** Saved data entries **
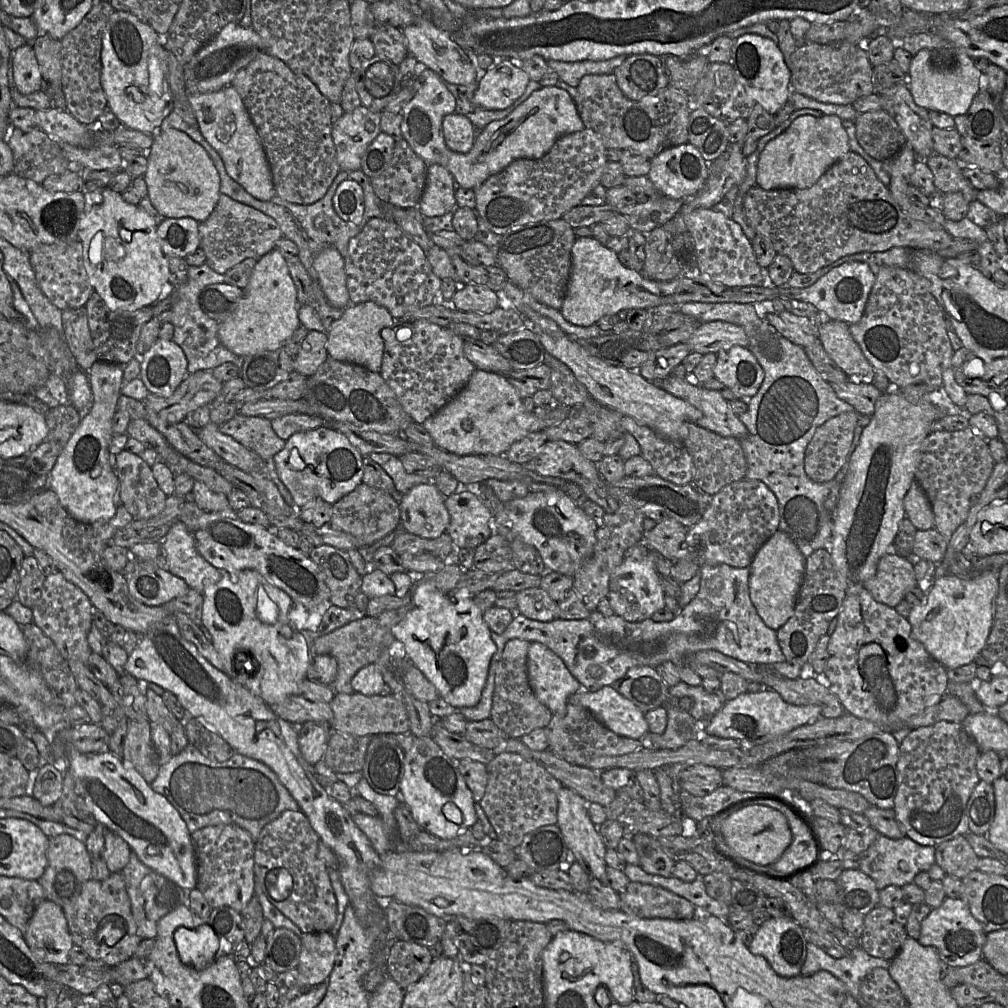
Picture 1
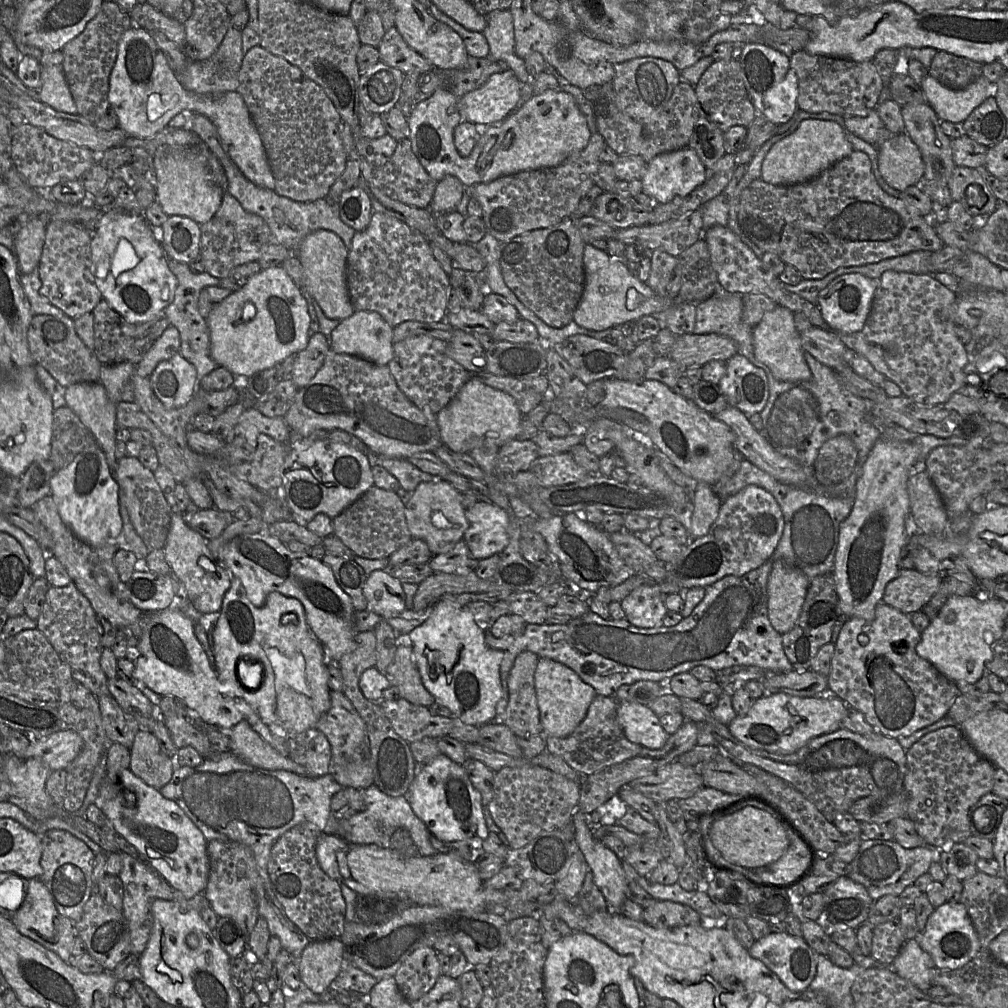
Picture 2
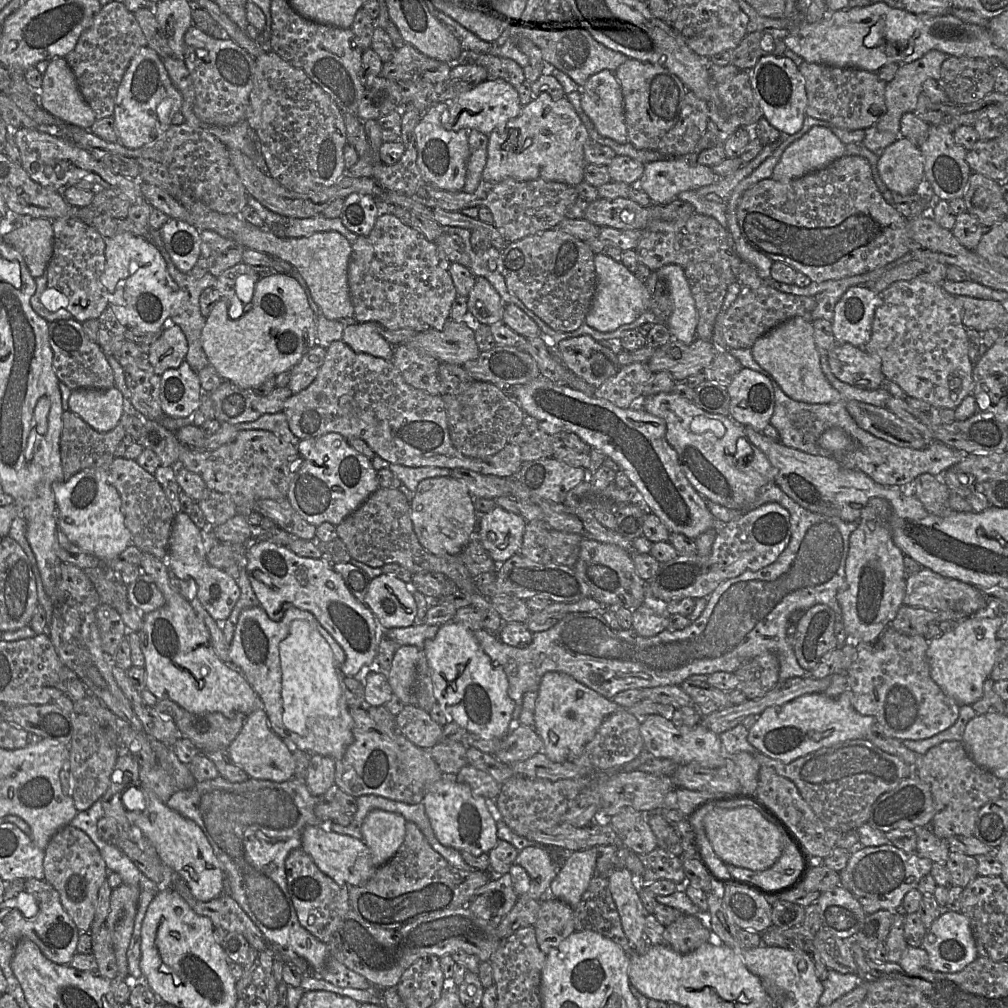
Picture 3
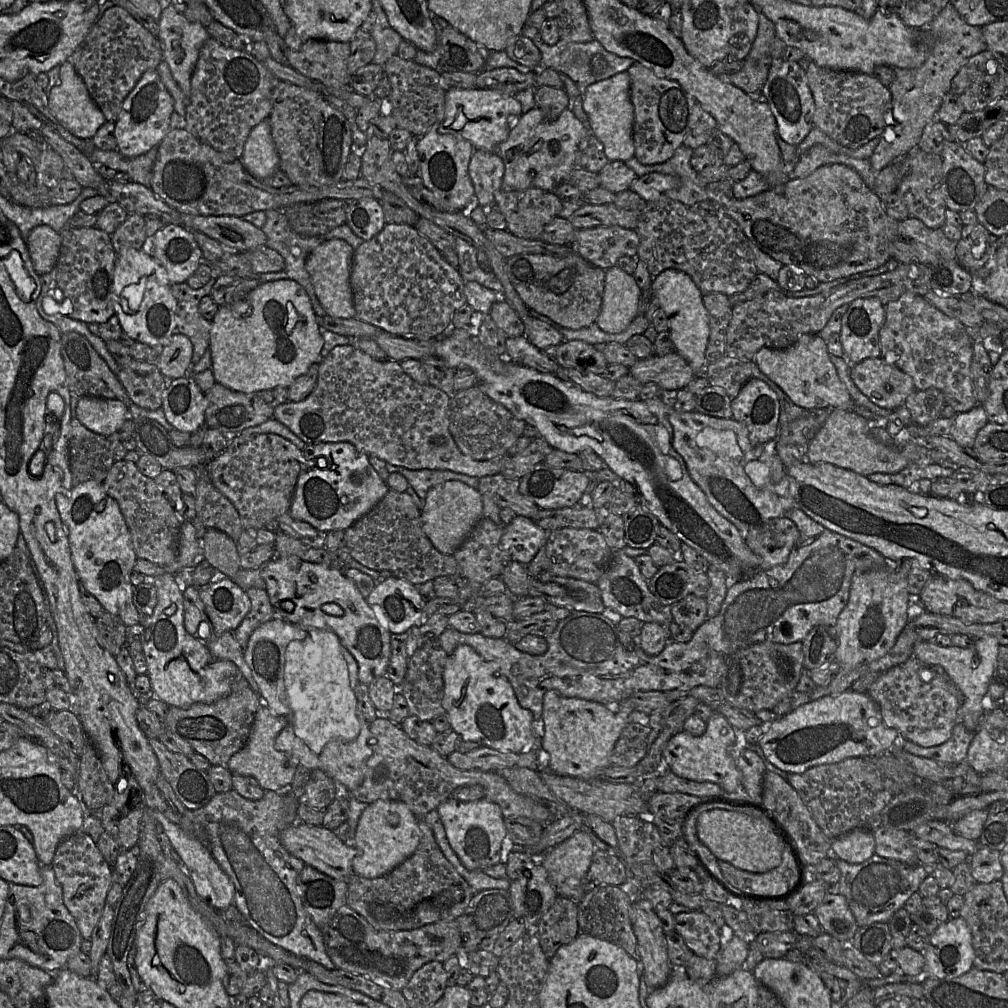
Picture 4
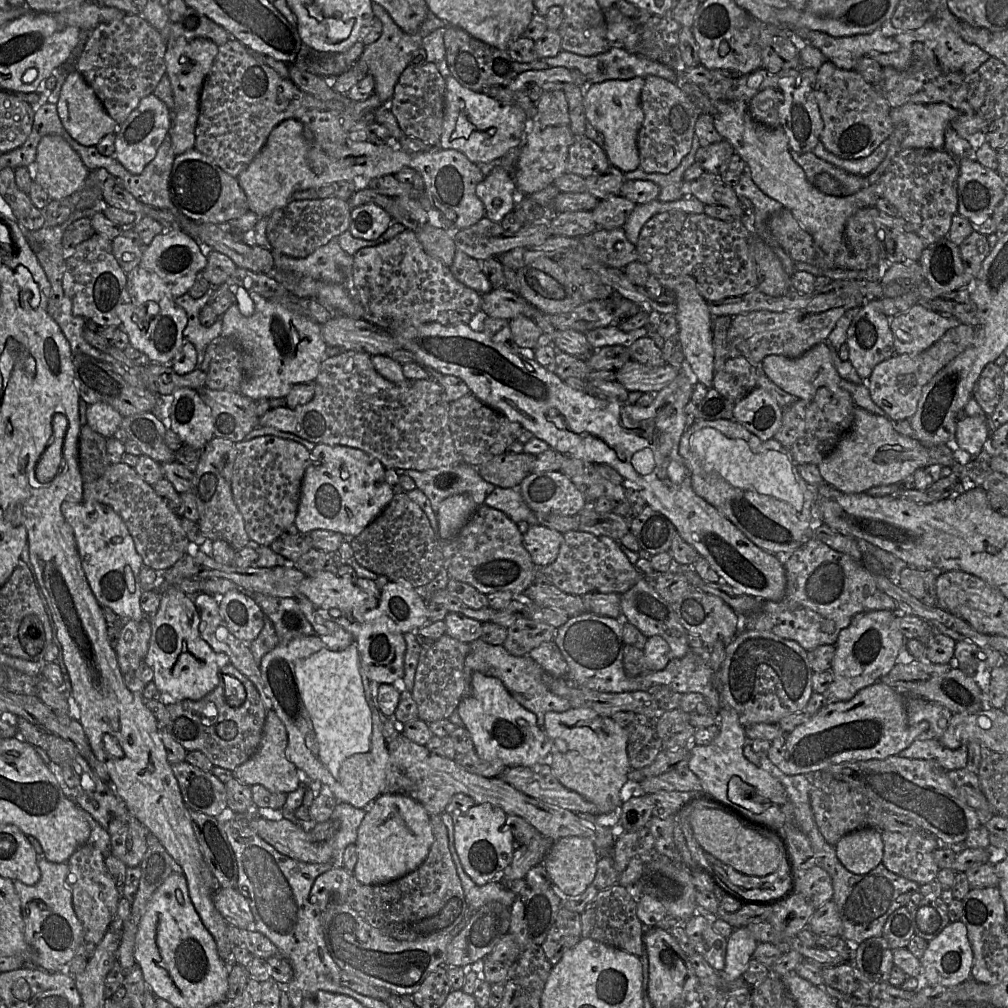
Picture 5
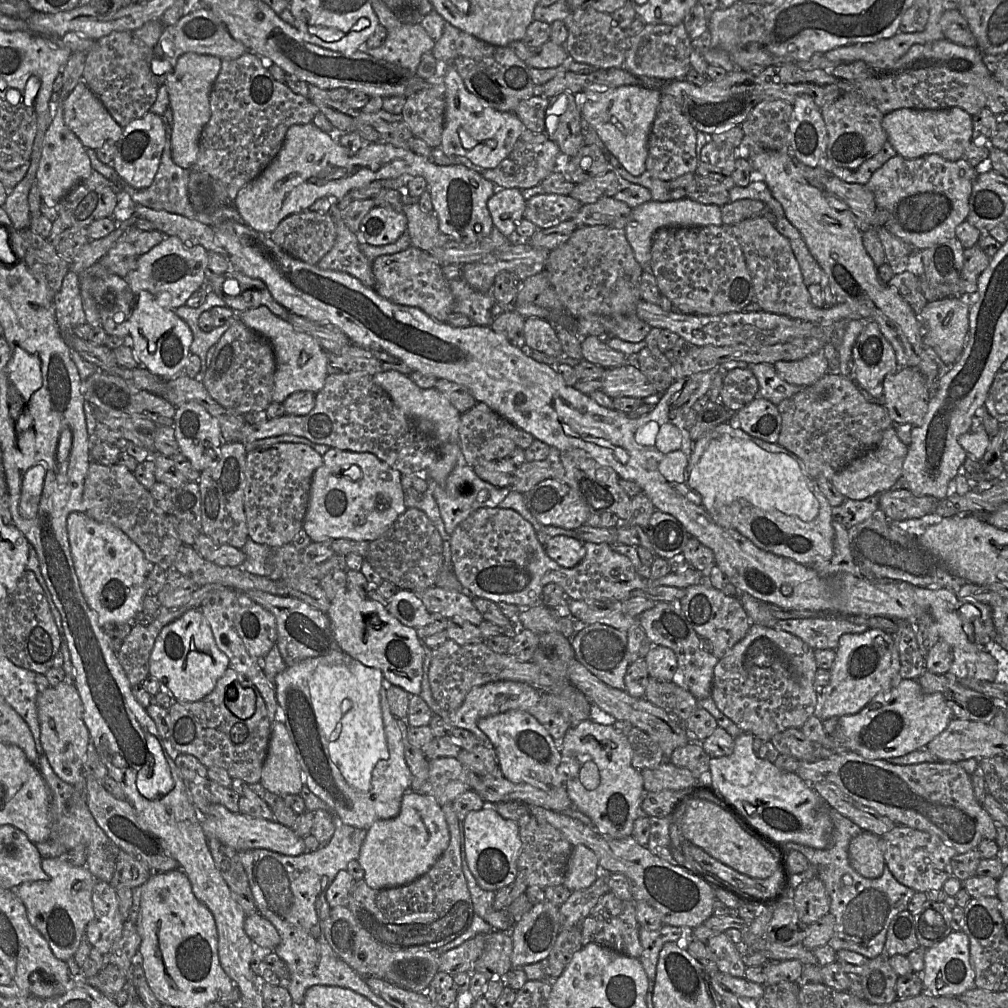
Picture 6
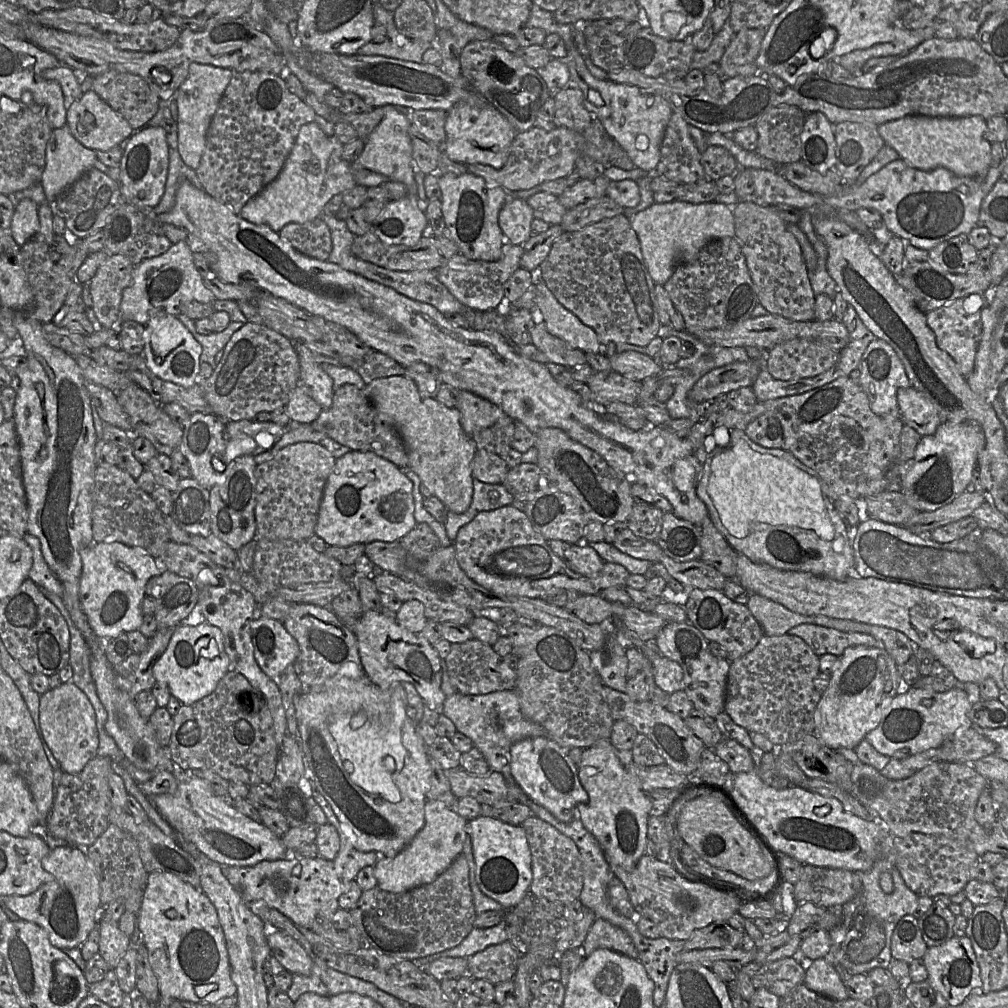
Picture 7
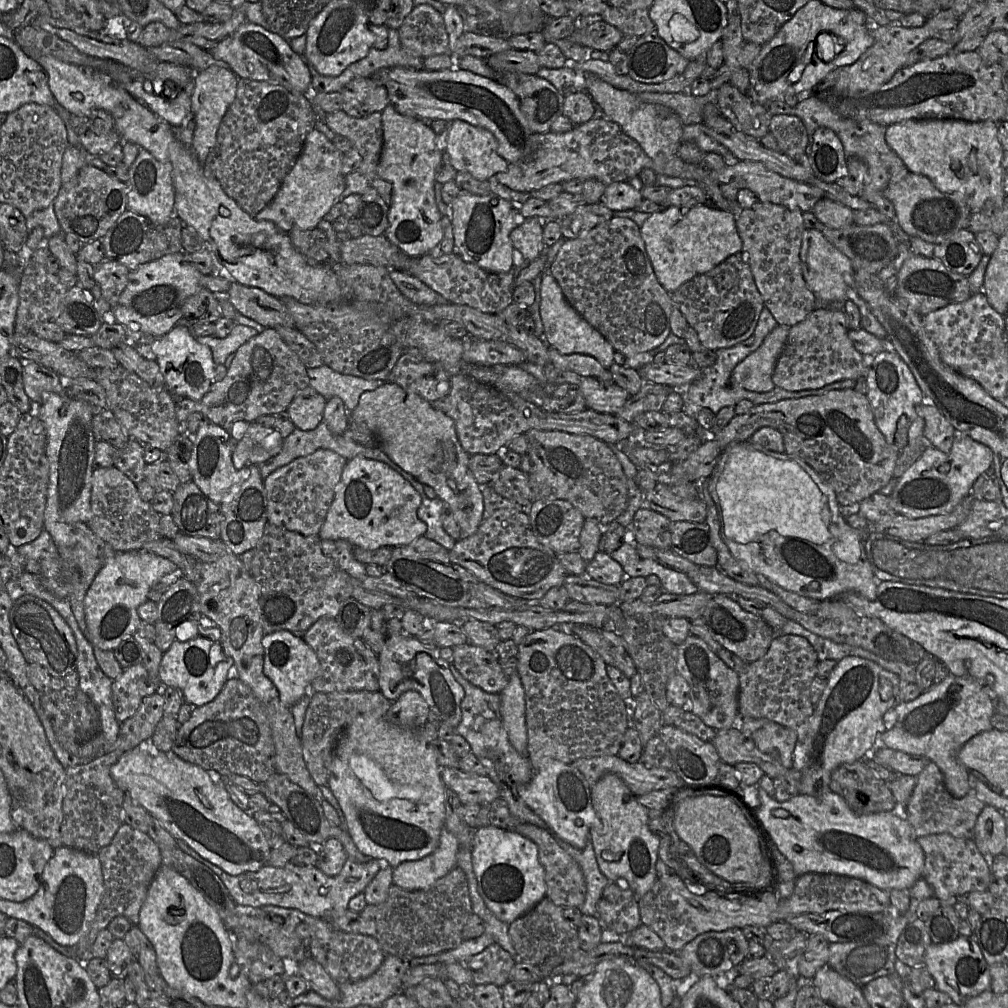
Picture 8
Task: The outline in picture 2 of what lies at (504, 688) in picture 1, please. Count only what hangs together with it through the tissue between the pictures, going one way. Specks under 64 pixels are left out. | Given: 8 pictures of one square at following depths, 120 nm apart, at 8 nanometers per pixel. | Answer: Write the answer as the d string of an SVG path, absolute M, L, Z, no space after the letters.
M530 651L517 655L508 677L508 702L504 723L517 737L543 733L534 674L538 656Z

** Work to complete **
Keep each line of the records exactly as it is while transcribing them, but leave the images behind.

** Reply to the task **
Picture 1
Picture 2
Picture 3
Picture 4
Picture 5
Picture 6
Picture 7
Picture 8
Task: The outline in picture 2 of what lies at (504, 688) in picture 1, please. Count only what hangs together with it through the tissue between the pictures, going one way. Specks under 64 pixels are left out. | Given: 8 pictures of one square at following depths, 120 nm apart, at 8 nanometers per pixel. | Answer: Write the answer as the d string of an SVG path, absolute M, L, Z, no space after the letters.
M530 651L517 655L508 677L508 702L504 723L517 737L543 733L534 674L538 656Z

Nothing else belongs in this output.